DOCUMENT SEGMENT:
-*-

So what’s going on in B2B sales?

Here are five major challenges the B2B sales profession must understand and respond to.

1. A savvier, more knowledgeable buyer

Buyers have wholeheartedly embraced the digital world, which has totally transformed the buying process. As recently as 10 years ago, buyers relied on the knowledge and expertise of salespeople to find the right solutions for their business challenges. Today, with the rise of online reviews, video product guides and tutorials, FAQs and e-commerce platforms, the majority of buyers complete the bulk of their buying journey before ever contacting a salesperson.

In fact, according to SiriusDecisions, 67% of the buyer’s journey is now done digitally, while CEB says 57% of the buying process is completed before the customer even engages with a sales representative. When they do engage, it’s often only to process their order.

2. An increasingly complex buying process

Corporate buying processes have become more complex. This is largely due to the rise of the buying committee. Significant purchases often mean change for the buyer’s company and so there will be a plethora of people involved in the decision. According to CEB, an average of 6.8 people are involved with corporate buying decisions and up to 17 in complex enterprise-level decisions. This means sales representatives are rarely dealing with a single buyer, as even senior staff — including CEOs — have limits on their decision-making and buying authority.

-*-

DIRECTION 1:
Revise the rows from their first line up to and including the line containing "state / province: El Petén", replacing "collector number" with "collector no." and leaving everything else unchanged.

RECORDS FOR THE EXERCISE:
-*-

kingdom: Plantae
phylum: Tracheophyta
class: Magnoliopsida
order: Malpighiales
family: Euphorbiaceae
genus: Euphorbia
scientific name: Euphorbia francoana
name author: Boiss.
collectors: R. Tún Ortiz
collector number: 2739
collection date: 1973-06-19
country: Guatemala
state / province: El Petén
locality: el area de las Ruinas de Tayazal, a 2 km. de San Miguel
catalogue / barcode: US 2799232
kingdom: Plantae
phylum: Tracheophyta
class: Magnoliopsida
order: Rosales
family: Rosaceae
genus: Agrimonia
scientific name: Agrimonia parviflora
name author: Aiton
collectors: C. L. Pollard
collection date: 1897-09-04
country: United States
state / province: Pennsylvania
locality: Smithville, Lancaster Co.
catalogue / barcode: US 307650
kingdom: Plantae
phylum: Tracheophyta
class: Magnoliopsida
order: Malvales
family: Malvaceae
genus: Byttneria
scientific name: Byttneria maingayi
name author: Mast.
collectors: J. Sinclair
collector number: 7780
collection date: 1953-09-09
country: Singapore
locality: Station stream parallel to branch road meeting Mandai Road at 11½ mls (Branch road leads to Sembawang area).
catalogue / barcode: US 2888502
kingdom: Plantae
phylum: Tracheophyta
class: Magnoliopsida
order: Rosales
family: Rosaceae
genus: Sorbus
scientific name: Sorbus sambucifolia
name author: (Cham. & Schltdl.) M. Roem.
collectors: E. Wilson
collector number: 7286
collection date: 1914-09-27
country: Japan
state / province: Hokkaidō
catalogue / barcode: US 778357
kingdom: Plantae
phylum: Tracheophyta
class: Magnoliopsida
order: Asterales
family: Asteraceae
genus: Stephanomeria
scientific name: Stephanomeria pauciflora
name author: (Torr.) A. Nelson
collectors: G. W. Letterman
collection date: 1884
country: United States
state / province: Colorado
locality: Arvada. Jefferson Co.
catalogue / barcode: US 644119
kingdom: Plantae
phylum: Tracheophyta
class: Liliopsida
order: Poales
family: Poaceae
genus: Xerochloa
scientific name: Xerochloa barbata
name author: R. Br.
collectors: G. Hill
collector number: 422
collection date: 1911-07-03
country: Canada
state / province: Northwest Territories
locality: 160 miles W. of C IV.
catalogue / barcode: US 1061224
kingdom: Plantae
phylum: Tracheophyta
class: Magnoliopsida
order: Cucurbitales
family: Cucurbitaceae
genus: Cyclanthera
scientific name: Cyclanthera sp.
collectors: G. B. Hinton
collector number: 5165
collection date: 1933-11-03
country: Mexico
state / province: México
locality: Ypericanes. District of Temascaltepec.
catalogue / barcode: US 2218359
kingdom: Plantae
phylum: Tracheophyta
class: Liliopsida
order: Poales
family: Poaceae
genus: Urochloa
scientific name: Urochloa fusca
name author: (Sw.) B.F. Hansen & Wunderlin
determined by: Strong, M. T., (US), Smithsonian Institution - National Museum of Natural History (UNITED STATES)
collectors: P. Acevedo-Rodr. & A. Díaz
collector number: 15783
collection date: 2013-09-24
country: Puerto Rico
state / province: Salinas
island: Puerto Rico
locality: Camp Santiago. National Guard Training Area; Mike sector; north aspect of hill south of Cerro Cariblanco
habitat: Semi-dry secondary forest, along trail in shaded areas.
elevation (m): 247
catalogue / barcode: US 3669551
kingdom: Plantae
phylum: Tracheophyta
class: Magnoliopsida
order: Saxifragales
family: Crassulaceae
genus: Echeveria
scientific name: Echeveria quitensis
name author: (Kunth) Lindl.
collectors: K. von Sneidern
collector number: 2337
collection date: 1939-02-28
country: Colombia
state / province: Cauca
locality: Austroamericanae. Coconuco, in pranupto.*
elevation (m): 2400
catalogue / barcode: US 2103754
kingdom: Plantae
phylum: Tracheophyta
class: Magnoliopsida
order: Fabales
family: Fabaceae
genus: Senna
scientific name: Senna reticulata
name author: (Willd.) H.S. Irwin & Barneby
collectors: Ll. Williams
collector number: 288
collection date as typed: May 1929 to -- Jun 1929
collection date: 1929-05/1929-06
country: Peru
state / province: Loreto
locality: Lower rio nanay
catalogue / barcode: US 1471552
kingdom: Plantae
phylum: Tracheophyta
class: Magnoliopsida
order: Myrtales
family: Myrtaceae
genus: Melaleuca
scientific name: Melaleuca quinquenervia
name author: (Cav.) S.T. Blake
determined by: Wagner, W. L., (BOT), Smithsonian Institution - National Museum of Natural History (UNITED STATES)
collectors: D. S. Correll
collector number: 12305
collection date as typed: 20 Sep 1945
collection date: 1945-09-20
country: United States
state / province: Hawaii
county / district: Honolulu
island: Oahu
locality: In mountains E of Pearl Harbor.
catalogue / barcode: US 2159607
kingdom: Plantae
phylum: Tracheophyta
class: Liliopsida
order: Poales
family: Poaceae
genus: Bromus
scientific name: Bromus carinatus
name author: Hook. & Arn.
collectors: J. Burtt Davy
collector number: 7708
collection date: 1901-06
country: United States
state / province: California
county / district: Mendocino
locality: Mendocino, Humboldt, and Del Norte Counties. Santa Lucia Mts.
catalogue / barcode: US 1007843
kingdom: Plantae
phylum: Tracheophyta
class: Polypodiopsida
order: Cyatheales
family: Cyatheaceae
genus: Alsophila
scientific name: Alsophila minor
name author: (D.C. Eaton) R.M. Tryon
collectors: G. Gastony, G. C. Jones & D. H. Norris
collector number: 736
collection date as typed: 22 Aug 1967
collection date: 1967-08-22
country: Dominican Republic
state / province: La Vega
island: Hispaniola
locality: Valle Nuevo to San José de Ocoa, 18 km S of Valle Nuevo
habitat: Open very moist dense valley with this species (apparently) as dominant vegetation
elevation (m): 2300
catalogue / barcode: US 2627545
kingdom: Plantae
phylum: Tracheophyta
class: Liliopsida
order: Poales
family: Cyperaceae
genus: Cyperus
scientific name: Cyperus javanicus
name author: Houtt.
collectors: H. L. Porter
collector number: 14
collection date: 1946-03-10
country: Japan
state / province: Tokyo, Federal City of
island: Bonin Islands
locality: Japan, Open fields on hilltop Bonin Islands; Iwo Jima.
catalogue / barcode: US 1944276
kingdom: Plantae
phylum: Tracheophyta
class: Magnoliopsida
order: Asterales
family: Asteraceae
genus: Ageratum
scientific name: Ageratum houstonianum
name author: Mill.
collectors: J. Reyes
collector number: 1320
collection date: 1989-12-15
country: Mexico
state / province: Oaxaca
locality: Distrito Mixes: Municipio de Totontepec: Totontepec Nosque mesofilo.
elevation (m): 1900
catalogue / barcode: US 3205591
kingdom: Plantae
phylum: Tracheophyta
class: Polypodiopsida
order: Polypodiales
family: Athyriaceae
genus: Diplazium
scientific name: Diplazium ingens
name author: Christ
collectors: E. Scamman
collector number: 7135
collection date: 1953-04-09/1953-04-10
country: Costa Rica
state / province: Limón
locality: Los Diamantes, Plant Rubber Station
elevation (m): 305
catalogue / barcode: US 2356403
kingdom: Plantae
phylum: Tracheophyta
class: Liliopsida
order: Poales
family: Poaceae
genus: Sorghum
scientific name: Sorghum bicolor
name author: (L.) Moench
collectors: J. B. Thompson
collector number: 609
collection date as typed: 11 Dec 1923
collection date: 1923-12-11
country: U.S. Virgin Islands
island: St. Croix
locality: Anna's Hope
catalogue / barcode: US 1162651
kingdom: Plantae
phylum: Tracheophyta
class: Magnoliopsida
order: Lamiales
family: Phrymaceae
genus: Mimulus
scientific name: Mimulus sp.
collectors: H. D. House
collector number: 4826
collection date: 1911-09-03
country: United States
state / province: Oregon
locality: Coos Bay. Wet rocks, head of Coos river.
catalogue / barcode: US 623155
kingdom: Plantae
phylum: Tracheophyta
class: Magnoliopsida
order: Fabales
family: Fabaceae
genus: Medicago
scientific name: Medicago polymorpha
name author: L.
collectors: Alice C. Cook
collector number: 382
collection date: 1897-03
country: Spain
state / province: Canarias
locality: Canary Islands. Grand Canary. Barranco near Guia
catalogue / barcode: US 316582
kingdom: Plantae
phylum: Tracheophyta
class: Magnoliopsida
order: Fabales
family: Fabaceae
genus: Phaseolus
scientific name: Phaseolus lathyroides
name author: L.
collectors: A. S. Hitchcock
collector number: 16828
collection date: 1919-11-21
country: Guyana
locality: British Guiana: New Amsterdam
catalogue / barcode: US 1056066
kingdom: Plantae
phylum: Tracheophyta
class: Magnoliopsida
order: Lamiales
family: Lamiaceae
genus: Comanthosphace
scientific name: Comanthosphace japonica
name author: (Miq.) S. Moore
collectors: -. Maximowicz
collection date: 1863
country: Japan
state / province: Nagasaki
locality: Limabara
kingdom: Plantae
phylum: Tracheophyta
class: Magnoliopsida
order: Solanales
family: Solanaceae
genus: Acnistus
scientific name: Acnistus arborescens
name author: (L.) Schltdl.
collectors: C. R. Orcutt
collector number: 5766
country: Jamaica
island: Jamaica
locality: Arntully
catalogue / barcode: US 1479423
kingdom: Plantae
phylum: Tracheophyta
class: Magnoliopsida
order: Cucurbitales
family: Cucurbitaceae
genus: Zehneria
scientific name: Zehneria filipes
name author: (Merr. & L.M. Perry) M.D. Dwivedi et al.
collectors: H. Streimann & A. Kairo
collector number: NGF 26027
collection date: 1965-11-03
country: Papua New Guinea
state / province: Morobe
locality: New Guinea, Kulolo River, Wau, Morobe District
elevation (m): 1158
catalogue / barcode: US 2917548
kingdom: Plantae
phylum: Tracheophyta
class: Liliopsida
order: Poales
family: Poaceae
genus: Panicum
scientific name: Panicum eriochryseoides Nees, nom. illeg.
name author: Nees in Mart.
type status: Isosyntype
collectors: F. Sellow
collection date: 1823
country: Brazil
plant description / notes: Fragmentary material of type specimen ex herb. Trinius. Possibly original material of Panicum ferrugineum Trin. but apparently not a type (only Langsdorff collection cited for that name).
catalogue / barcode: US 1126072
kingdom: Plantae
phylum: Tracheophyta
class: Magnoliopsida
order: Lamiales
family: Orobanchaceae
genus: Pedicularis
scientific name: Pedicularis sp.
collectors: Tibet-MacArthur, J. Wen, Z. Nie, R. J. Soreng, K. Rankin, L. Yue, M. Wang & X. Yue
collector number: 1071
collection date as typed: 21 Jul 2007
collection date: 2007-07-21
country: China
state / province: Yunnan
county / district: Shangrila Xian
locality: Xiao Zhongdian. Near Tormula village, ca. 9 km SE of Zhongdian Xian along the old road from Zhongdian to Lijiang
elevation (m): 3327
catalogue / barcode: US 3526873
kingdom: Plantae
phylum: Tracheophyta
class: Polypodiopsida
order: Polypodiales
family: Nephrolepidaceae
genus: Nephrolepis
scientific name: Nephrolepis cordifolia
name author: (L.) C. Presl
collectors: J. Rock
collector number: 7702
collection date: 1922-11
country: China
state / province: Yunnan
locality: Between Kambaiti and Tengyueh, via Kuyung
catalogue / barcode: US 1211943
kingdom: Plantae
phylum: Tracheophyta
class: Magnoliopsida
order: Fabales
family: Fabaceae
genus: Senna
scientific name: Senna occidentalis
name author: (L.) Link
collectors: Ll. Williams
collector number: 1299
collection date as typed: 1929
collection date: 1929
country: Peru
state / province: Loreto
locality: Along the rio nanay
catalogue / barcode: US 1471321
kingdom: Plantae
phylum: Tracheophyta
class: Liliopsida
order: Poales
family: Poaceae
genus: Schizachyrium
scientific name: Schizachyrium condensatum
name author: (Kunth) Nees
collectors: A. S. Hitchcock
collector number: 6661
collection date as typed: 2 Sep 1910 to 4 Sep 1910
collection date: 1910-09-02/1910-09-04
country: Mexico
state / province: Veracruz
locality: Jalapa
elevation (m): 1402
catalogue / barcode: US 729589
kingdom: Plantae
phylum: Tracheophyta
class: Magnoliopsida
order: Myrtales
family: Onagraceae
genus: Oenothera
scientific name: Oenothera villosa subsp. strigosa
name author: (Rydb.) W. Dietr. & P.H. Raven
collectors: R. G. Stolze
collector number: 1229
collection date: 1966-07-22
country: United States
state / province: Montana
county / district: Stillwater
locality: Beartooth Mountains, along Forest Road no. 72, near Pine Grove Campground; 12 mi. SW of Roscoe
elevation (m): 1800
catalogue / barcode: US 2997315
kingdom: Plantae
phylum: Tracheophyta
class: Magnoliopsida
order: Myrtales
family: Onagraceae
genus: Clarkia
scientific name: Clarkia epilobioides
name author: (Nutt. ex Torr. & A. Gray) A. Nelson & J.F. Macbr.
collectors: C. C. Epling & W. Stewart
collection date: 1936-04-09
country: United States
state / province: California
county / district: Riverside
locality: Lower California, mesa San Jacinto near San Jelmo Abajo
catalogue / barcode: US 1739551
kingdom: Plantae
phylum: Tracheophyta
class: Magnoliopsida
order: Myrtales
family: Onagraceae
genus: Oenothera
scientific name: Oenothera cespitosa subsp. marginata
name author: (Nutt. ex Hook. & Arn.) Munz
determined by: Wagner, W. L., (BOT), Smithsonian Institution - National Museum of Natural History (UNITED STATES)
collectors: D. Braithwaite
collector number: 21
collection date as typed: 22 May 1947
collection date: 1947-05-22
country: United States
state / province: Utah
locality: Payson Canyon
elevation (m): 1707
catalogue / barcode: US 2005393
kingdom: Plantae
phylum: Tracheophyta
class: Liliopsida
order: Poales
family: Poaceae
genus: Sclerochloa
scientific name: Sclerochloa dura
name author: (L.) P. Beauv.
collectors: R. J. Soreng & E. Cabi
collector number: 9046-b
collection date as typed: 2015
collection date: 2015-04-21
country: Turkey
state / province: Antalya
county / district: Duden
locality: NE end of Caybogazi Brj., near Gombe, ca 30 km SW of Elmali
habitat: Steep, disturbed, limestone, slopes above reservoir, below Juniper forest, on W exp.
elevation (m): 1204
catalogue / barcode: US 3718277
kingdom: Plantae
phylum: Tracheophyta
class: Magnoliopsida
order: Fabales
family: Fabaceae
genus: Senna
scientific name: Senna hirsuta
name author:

-*-

DIRECTION 2:
Retype the passage on B2B sales from "2. An increasingly" up to and including "and buying authority.".

SOLUTION 1:
kingdom: Plantae
phylum: Tracheophyta
class: Magnoliopsida
order: Malpighiales
family: Euphorbiaceae
genus: Euphorbia
scientific name: Euphorbia francoana
name author: Boiss.
collectors: R. Tún Ortiz
collector no.: 2739
collection date: 1973-06-19
country: Guatemala
state / province: El Petén

SOLUTION 2:
2. An increasingly complex buying process

Corporate buying processes have become more complex. This is largely due to the rise of the buying committee. Significant purchases often mean change for the buyer’s company and so there will be a plethora of people involved in the decision. According to CEB, an average of 6.8 people are involved with corporate buying decisions and up to 17 in complex enterprise-level decisions. This means sales representatives are rarely dealing with a single buyer, as even senior staff — including CEOs — have limits on their decision-making and buying authority.